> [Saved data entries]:
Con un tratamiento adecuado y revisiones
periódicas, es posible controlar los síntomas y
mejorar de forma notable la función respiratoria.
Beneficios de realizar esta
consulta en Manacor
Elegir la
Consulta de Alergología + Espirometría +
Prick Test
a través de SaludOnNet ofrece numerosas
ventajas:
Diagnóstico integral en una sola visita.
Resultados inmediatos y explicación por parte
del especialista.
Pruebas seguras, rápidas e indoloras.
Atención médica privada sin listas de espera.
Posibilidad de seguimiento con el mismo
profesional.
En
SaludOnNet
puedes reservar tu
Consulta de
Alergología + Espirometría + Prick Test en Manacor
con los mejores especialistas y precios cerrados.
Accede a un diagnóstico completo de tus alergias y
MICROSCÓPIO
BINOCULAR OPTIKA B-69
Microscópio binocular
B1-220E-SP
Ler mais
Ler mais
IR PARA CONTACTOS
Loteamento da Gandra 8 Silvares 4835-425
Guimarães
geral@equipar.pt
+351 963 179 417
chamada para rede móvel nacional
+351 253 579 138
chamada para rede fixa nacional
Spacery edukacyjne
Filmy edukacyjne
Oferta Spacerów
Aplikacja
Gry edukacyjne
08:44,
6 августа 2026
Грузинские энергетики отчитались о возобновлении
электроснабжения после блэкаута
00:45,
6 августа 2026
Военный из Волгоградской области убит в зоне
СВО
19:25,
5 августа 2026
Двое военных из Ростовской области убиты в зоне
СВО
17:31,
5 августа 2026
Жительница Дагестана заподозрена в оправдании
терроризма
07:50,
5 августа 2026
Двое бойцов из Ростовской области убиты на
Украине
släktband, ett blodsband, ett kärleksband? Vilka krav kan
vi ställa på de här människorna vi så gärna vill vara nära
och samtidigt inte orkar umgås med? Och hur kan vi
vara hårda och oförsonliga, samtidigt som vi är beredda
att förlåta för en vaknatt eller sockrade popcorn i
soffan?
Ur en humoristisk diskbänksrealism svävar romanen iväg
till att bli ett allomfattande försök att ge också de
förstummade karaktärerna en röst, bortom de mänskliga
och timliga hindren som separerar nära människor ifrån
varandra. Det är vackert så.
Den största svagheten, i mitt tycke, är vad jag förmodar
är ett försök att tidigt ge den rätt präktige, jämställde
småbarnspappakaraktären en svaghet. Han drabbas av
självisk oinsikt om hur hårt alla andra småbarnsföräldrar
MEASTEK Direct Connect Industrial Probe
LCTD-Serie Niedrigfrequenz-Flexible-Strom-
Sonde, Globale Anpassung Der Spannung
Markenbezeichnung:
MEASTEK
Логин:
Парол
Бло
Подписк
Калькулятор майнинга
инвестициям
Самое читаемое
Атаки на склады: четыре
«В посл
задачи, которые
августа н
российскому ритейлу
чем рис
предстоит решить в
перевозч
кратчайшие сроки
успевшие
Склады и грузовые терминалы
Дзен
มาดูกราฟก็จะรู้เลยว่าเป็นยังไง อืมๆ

> [What you will do]:
For the lines above, output exactly those from the line containing "Loteamento da Gandra 8 Silvares 4835-425" through the line containing "Самое читаемое", and skip the others.

> [Solution for this task]:
Loteamento da Gandra 8 Silvares 4835-425
Guimarães
geral@equipar.pt
+351 963 179 417
chamada para rede móvel nacional
+351 253 579 138
chamada para rede fixa nacional
Spacery edukacyjne
Filmy edukacyjne
Oferta Spacerów
Aplikacja
Gry edukacyjne
08:44,
6 августа 2026
Грузинские энергетики отчитались о возобновлении
электроснабжения после блэкаута
00:45,
6 августа 2026
Военный из Волгоградской области убит в зоне
СВО
19:25,
5 августа 2026
Двое военных из Ростовской области убиты в зоне
СВО
17:31,
5 августа 2026
Жительница Дагестана заподозрена в оправдании
терроризма
07:50,
5 августа 2026
Двое бойцов из Ростовской области убиты на
Украине
släktband, ett blodsband, ett kärleksband? Vilka krav kan
vi ställa på de här människorna vi så gärna vill vara nära
och samtidigt inte orkar umgås med? Och hur kan vi
vara hårda och oförsonliga, samtidigt som vi är beredda
att förlåta för en vaknatt eller sockrade popcorn i
soffan?
Ur en humoristisk diskbänksrealism svävar romanen iväg
till att bli ett allomfattande försök att ge också de
förstummade karaktärerna en röst, bortom de mänskliga
och timliga hindren som separerar nära människor ifrån
varandra. Det är vackert så.
Den största svagheten, i mitt tycke, är vad jag förmodar
är ett försök att tidigt ge den rätt präktige, jämställde
småbarnspappakaraktären en svaghet. Han drabbas av
självisk oinsikt om hur hårt alla andra småbarnsföräldrar
MEASTEK Direct Connect Industrial Probe
LCTD-Serie Niedrigfrequenz-Flexible-Strom-
Sonde, Globale Anpassung Der Spannung
Markenbezeichnung:
MEASTEK
Логин:
Парол
Бло
Подписк
Калькулятор майнинга
инвестициям
Самое читаемое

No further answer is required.